Local elementary school districts have been bracing and adjusting for dramatic funding cuts for the next school year as the state wrestles with a $12 billion projected budgetary shortfall.
But the latest indications from Sacramento are that the seemingly prudent budget planning by district leaders may not have gone far enough to address the scale of cuts to be made once the dust has settled in the Capitol.
"Bleak doesn't begin to describe it," state Sen. Joe Simitian (D-Palo Alto) said on April 14 during a short break from the Senate Budget Committee hearings on school funding for the 2011-12 fiscal year.
Superintendent Ken Ranella of the Menlo Park City School District sent a letter on April 7 to the school community detailing what bleak looks like: If extensions on soon-to-expire taxes aren't approved, he wrote, projections show that the district can expect a payment from the state of only $588,000 for the fiscal year. That compares with $2.9 million in funding three years ago, and represents an 80 percent funding cut over that period.
Eric Hartwig, superintendent of the Las Lomitas School District, said his district faces similar pain, and worries that without the tax extensions the Legislature might pass new bills allowing lottery money to be withheld from the state's schools, and reducing the guaranteed $120 per student all districts receive from the state.

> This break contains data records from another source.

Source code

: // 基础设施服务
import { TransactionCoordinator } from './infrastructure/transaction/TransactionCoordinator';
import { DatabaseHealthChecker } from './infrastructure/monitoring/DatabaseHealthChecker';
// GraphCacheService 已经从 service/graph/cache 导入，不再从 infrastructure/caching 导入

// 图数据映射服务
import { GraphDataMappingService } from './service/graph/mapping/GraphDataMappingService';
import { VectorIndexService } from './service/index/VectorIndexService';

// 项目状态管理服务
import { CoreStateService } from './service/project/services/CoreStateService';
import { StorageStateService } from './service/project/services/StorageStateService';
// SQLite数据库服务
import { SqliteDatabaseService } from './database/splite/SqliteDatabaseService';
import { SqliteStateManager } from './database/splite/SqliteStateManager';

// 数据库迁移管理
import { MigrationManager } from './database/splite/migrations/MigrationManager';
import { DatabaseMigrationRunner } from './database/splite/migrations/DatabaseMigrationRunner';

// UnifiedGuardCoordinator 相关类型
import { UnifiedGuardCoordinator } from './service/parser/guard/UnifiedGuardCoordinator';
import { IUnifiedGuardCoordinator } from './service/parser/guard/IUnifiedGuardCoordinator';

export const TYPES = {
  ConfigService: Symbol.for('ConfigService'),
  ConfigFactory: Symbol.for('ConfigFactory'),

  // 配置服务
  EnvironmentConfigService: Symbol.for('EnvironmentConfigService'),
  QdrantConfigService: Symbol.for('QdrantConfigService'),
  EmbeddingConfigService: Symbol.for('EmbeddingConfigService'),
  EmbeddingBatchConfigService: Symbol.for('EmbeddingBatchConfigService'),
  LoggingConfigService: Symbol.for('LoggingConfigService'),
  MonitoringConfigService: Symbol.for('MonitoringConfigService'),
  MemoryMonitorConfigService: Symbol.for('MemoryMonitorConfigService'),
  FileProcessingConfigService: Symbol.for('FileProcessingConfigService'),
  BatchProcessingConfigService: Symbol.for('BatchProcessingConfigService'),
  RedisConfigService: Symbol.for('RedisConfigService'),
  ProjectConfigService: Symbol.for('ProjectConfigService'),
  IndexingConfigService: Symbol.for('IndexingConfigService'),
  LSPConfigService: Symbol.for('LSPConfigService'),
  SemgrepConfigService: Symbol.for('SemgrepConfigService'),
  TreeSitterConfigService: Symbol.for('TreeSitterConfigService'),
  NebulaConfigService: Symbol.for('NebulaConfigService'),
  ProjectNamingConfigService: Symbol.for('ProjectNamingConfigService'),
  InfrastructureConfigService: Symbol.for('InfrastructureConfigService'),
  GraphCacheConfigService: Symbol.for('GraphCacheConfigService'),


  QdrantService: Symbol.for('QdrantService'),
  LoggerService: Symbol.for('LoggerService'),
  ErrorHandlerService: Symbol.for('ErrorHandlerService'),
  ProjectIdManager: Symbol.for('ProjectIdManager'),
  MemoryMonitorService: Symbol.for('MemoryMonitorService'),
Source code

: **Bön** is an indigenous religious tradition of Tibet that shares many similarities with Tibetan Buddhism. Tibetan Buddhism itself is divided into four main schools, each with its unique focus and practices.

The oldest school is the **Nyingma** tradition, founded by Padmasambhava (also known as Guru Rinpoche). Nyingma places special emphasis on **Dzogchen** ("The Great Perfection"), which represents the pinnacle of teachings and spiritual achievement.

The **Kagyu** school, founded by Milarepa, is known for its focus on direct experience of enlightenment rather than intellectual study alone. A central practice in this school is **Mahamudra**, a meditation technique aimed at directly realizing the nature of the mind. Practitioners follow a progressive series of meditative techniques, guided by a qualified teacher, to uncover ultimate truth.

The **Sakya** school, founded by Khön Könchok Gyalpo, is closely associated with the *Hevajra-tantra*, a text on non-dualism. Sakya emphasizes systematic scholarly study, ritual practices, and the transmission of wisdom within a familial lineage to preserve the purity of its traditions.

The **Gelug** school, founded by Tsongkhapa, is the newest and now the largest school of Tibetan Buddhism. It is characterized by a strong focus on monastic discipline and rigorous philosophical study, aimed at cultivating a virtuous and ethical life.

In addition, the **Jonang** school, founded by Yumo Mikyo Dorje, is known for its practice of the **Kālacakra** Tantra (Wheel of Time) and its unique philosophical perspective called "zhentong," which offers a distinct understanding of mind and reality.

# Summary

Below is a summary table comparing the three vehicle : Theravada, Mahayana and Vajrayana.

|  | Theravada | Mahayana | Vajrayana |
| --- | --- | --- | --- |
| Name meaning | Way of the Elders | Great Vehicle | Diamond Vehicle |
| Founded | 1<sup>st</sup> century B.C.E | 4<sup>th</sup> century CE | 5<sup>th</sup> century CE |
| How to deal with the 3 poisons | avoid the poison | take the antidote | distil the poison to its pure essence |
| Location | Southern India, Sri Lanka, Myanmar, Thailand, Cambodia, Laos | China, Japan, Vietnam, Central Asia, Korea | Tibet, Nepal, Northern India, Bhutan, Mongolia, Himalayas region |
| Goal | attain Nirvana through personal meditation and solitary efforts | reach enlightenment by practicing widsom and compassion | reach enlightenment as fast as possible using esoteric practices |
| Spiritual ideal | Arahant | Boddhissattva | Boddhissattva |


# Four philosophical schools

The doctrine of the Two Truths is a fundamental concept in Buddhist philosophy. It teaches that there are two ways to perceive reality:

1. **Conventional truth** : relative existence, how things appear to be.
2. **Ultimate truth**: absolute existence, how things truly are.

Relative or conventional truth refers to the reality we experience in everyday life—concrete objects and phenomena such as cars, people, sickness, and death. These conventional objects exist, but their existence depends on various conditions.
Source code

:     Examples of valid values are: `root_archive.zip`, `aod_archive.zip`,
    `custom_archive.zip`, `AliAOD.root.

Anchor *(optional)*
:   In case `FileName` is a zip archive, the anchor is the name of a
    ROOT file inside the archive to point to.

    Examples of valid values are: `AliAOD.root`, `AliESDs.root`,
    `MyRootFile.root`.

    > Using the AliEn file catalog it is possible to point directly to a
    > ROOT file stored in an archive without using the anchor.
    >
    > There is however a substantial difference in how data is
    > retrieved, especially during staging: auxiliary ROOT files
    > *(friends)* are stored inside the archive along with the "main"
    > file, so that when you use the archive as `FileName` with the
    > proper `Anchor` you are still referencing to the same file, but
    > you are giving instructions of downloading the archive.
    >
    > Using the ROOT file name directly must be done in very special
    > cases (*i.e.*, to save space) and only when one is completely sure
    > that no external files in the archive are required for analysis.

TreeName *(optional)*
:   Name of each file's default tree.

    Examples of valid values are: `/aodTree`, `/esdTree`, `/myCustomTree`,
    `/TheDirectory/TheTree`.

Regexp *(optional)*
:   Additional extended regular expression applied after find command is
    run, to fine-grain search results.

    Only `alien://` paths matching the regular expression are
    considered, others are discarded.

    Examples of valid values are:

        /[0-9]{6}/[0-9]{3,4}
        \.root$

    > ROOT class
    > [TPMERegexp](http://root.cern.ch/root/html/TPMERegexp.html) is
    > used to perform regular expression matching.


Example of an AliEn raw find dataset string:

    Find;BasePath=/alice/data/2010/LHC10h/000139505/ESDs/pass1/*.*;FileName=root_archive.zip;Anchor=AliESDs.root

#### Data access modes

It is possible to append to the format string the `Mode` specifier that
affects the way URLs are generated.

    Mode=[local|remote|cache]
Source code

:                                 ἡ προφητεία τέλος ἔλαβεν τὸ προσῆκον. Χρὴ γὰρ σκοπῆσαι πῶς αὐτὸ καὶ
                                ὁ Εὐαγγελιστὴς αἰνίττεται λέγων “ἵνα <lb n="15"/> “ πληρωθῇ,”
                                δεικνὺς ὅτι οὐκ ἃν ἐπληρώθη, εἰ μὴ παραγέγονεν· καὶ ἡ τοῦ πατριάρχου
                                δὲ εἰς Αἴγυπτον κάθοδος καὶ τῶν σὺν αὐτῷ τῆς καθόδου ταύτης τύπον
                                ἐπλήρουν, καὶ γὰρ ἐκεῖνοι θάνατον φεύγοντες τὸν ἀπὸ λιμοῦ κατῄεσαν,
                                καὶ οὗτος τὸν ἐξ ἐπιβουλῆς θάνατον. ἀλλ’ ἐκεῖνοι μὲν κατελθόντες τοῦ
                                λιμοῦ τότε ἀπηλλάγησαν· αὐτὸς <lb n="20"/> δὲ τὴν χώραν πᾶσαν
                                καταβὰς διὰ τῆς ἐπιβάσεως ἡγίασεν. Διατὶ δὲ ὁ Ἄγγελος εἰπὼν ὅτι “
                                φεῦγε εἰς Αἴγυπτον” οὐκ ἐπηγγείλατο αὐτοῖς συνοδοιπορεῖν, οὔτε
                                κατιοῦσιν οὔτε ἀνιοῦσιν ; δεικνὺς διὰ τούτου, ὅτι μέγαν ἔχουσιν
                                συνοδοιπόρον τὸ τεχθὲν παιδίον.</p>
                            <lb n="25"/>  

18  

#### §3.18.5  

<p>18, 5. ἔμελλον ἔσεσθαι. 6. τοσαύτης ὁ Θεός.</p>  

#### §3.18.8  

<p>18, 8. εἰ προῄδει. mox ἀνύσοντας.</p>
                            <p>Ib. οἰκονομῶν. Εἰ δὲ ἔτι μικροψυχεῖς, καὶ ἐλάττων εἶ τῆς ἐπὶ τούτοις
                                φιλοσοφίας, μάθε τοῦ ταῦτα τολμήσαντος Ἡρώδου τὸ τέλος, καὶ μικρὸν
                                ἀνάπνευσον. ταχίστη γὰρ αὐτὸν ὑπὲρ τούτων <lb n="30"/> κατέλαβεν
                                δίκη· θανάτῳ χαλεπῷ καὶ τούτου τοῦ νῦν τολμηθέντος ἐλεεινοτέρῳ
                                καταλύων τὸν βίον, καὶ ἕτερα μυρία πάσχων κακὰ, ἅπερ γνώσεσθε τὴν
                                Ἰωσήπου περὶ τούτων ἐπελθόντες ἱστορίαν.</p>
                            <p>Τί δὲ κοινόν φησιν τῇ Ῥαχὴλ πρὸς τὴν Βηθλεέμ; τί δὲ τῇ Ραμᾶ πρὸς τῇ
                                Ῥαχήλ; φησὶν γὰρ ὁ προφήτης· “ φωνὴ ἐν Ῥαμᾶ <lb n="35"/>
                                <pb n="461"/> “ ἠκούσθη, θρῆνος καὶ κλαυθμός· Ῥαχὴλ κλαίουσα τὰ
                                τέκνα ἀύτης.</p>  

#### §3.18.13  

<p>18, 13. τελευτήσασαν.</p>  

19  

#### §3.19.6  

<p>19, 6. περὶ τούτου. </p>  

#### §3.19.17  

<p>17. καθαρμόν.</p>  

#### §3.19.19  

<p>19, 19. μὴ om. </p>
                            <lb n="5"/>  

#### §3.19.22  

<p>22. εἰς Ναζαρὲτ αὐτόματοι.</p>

The four elementary school districts in the Menlo Park area -- Menlo Park City, Las Lomitas, Portola Valley and Woodside, all basic-aid districts -- will be affected by the so-called "fair share" funding cut signed by the governor several weeks ago. That measure will cost basic-aid districts in the state 8.9 percent of what is normally paid to them in categorical funds.
Superintendent Tim Hanretty of the Portola Valley School District said the "fair share" cut will cost his district about $350,000. In an April 13 report, Hanretty said the district may be facing another $225,000 if the tax extensions aren't approved.
But Hartwig said that the state Legislative Analysts Office on April 14 indicated that school districts should prepare for a hit of about twice what was originally predicted should the taxes not be extended. In Las Lomitas' case, that means a loss of $900,000 to $1 million rather than the $485,000 the district originally was told to expect.
Although the cutbacks will hurt, Hanretty said that the Portola Valley district's challenges "aren't as great as some of our neighboring districts." That's because in the last few years, "we saw the future," and took significant measures to keep the district on solid financial ground.
"During the dotcom days, we established a good reserve," he said, adding that the reserve now represents about 16 percent of the budget. If the tax extensions aren't approved, the district will spend from its reserves in the next fiscal year, he said.
"We put that money away when times were good as a rainy-day fund. And it's raining."
Hartwig said the Las Lomitas district has spent from its reserves this school year to compensate for previous state "takeaways." The district has also taken advantage of the state's rule change on reserves that lowered the requirement to squirrel away 3 percent of a district's budget to 1 percent, according to Carolyn Chow, the district's business manager.
The district plans to continue programs at much the same level next fiscal year, thanks to stepped-up donations by parents to the Las Lomitas Education Foundation, Hartwig said. He expressed much gratitude for the foundation support that will allow the district to keep its programs, and an equal measure of irritation that such support has become critical.
"It's unconscionable: Our state wants a first-tier education system on a third-world budget," he said.
In his letter to the community, Ranella said that some of the initiatives planned for the next school year to accommodate the district's increasing enrollment -- such as more counselors, curriculum coordinators in math and English/language arts, and increased staffing for elementary art and music programs -- are now in jeopardy with the prospect of much deeper cuts in state funding.
"If we were to follow through with and pursue all these initiatives, next year's ... budget would be much higher than what would be financially prudent," he wrote. As a result, he said, he will be working with other staff members and the district's Financial Advisory Committee, among others, to reduce spending by another $600,000 in the preliminary budget, he said.